Designing your home to blend with its natural surroundings is fashionable and sustainable. It promotes coherence and visual harmony, making a built environment feel like an intrinsic element of the immediate landscape.
Drawing design inspiration from nature nurtures a mindset valuing environmentally sound material sourcing, energy efficiency, water self-sufficiency, weather resistance and climate resilience.
Supply importation, air conditioning, insulated multi-pane windows, smart locks and other modern conveniences influence homebuilding today.
In the past, construction professionals had to determine how to design residences that made sense for their natural environments to achieve beauty, comfort, safety and privacy. Consider these four factors to think old-school and design your home to coexist effortlessly with the outside world.
Topography
The distinct features of the land your house sits on should dictate design choices. The Basketmakers in New Mexico thought this way when they built semi-underground pit houses to keep them cool in the summer and warm in the winter. The Ancestral Puebloans who succeeded them built homes with readily available masonry within the bottom of cliffs to leverage the canyon wall for support.
When designing a practical home, use your resourcefulness to think outside the box and turn seemingly topographical obstacles into assets. Adopting the surroundings’ colors, contours and textures can visually merge your house into the landscape.
Body of Water
Regardless of salinity, bodies of water are detrimental to your home’s structural integrity — but who said anything about submerging your residence?
Humans have been living on water for centuries. The surviving alpine pile dwellings prove lakes, rivers and wetlands were prime real estate during the Neolithic and Bronze Age. Planting wooden poles deep into the water-saturated ground is more sensible and sustainable than excavating and pouring concrete in such an environment.
Stilts can be helpful when you build on dry, even land instead of over water. They can elevate your house’s resistance to coastal flooding, allowing your home to stay unscathed whenever the sea encroaches on your property.
Constructing a bridge over a nearby river enables you to add a structure to the other bank you can safely cross whenever you please. This doubles your square footage and converts the potentially hazardous body of water into a focal point.
If you can access spring water, harnessing it is a low-hanging fruit. Let it flow throughout your house instead of incorporating it into your plumbing system. This water feature brings nature in and makes your home one with it.
Climate
Understanding where the sun is and how much you can get at various times of the year matters. Its path is a useful guide to determining the optimal home orientation to increase daylighting and reduce or increase heat gain, passively regulating your home’s indoor climate.
For example, the Wallingford Passive Solar House in Nether Providence Township, Pennsylvania, looks like a sweeping greenhouse with its heavy use of triple-pane windows that let you track the sun’s movement throughout the day.
450 Warren penthouses in New York City have floor-to-ceiling glass walls that illuminate all corners of the interior and frame impressive views of downtown Brooklyn.
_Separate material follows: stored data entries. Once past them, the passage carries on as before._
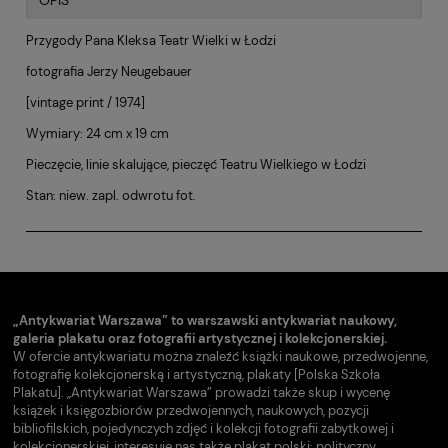
OPIS
Przygody Pana Kleksa Teatr Wielki w Łodzi
fotografia Jerzy Neugebauer
[vintage print / 1974]
Wymiary: 24 cm x 19 cm
Pieczęcie, linie skalujące, pieczęć Teatru Wielkiego w Łodzi
Stan: niew. zapl. odwrotu fot.
„Antykwariat Warszawa” to warszawski antykwariat naukowy,
galeria plakatu oraz fotografii artystycznej i kolekcjonerskiej.
W ofercie antykwariatu można znaleźć książki naukowe, przedwojenne,
fotografię kolekcjonerską i artystyczną, plakaty [Polska Szkoła
Plakatu]. „Antykwariat Warszawa” prowadzi także skup i wycenę
książek i księgozbiorów przedwojennych, naukowych, pozycji
bibliofilskich, pojedynczych zdjęć i kolekcji fotografii zabytkowej i
kolekcjonerskiej, interesuje nas także plakat polski: polityczny,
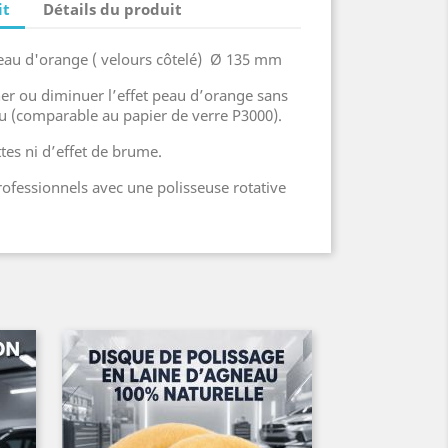
it
Détails du produit
peau d'orange ( velours côtelé) Ø 135 mm
er ou diminuer l’effet peau d’orange sans
au (comparable au papier de verre P3000).
tes ni d’effet de brume.
rofessionnels avec une polisseuse rotative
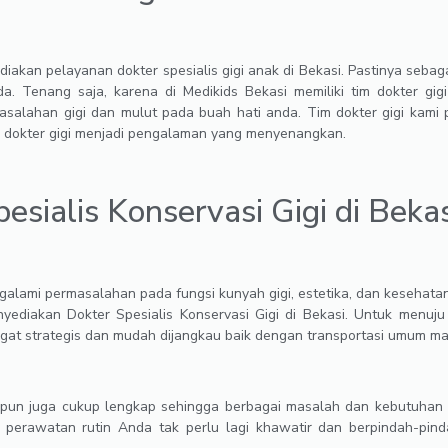
diakan pelayanan dokter spesialis gigi anak di Bekasi. Pastinya seb
a. Tenang saja, karena di Medikids Bekasi memiliki tim dokter gi
salahan gigi dan mulut pada buah hati anda. Tim dokter gigi kami
 dokter gigi menjadi pengalaman yang menyenangkan.
esialis Konservasi Gigi di Bekas
alami permasalahan pada fungsi kunyah gigi, estetika, dan kesehatan
yediakan Dokter Spesialis Konservasi Gigi di Bekasi. Untuk menuj
angat strategis dan mudah dijangkau baik dengan transportasi umum ma
 pun juga cukup lengkap sehingga berbagai masalah dan kebutuhan me
 perawatan rutin Anda tak perlu lagi khawatir dan berpindah-pind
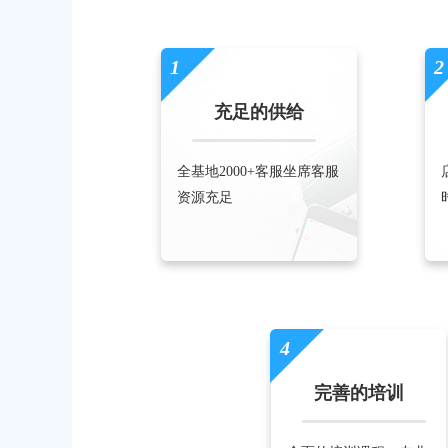
1
2
充足的供给
全基地2000+客服坐席客服
资源充足
4
完善的培训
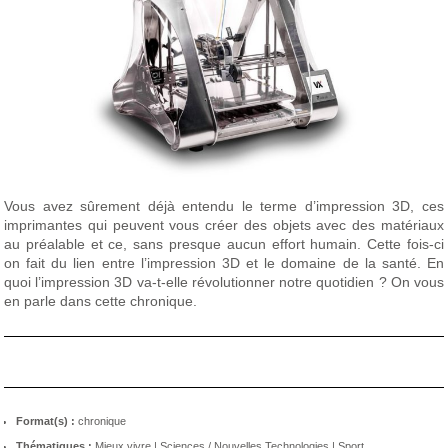
Vous avez sûrement déjà entendu le terme d’impression 3D, ces
imprimantes qui peuvent vous créer des objets avec des matériaux
au préalable et ce, sans presque aucun effort humain. Cette fois-ci
on fait du lien entre l’impression 3D et le domaine de la santé. En
quoi l’impression 3D va-t-elle révolutionner notre quotidien ? On vous
en parle dans cette chronique.
Format(s) :
chronique
Thématiques :
Mieux vivre
|
Sciences / Nouvelles Technologies
|
Sport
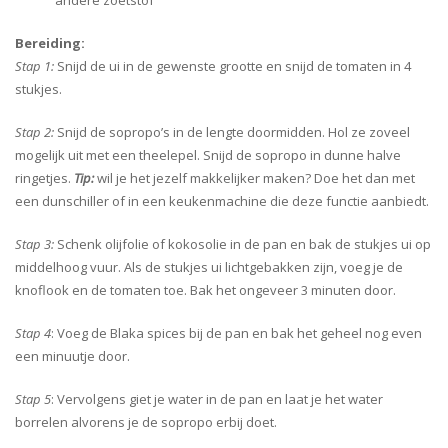
andere zoetstof
Bereiding:
Stap 1:
Snijd de ui in de gewenste grootte en snijd de tomaten in 4
stukjes.
Stap 2:
Snijd de sopropo’s in de lengte doormidden. Hol ze zoveel
mogelijk uit met een theelepel. Snijd de sopropo in dunne halve
ringetjes.
Tip:
wil je het jezelf makkelijker maken? Doe het dan met
een dunschiller of in een keukenmachine die deze functie aanbiedt.
Stap 3:
Schenk olijfolie of kokosolie in de pan en bak de stukjes ui op
middelhoog vuur. Als de stukjes ui lichtgebakken zijn, voeg je de
knoflook en de tomaten toe. Bak het ongeveer 3 minuten door.
Stap 4
: Voeg de Blaka spices bij de pan en bak het geheel nog even
een minuutje door.
Stap 5
: Vervolgens giet je water in de pan en laat je het water
borrelen alvorens je de sopropo erbij doet.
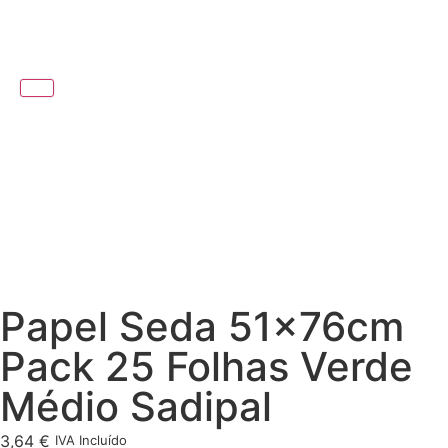
Papel Seda 51x76cm
Pack 25 Folhas Verde
Médio Sadipal
3,64
€
IVA Incluído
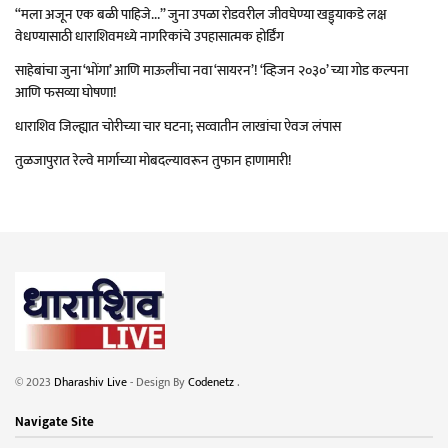
“मला अजून एक बळी पाहिजे…” जुना उपळा रोडवरील जीवघेण्या खड्ड्याकडे लक्ष
वेधण्यासाठी धाराशिवमध्ये नागरिकांचे उपहासात्मक होर्डिंग
साहेबांचा जुना ‘भोंगा’ आणि माऊलींचा नवा ‘सायरन’! ‘व्हिजन २०३०’ च्या गोड कल्पना
आणि फसव्या घोषणा!
धाराशिव जिल्ह्यात चोरीच्या चार घटना; सव्वातीन लाखांचा ऐवज लंपास
तुळजापुरात रेल्वे मार्गाच्या मोबदल्यावरून तुफान हाणामारी!
© 2023
Dharashiv Live
- Design By
Codenetz
.
Navigate Site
These invisible barriers create an impression of dynamic decor as the borough aesthetically transforms when the trees turn with rich autumn colors, pristine winter white, vibrant spring hues and bright summer tones.
The Crescent H Residence in Wilson, Wyoming, is also a sun-kissed embodiment of a blended space with sun direction in mind. Its expansive roof stretches from east to west, blessing living spaces with abundant sunlight while taking panoramic snaps of the Grand Teton.
Moreover, note the prevailing winds. They’re predictable, so knowing which direction they blow in which months can help you boost natural ventilation to maximize comfort while minimizing energy use.
Vegetation
Native trees, shrubs and perennials have numerous practical benefits — shade, cooling, air pollution mitigation and flood control. They also require less maintenance and increase your home’s curb appeal and value.
More importantly, wild vegetation promotes biodiversity by attracting and sustaining wildlife. Animals, including what gardeners consider pests, play distinct, vital roles in the ecosystem.
The absence of one can cause severe ecological imbalance and a pronounced ripple effect on human and pet food security. Lush yards can provide endangered species shelter and support their prey populations, helping them recover in the wild.
Pollinator habitats are invaluable in agriculture. More than 80% of all flowering plants worldwide reproduce through the aid of pollinators. Most of the crops humans and pets consume come from flowering plants. Everybody wins when there are more bees, butterflies and birds.
Make creative home design decisions to leave the surrounding vegetation untouched as much as possible. Allow towering trunks and stretched-out limbs to jut out of roof overhangs. Conventional wisdom says they’re hazards, but you can offset their dangers using durable and moisture-resistant roofing products, like clay tiles.
Marry Architecture and Nature
Blending your home’s design with the natural surroundings can be challenging due to legal restrictions and cost. Although taking this route can cause additional headaches, the benefits you’ll enjoy make swimming upstream worth the trouble.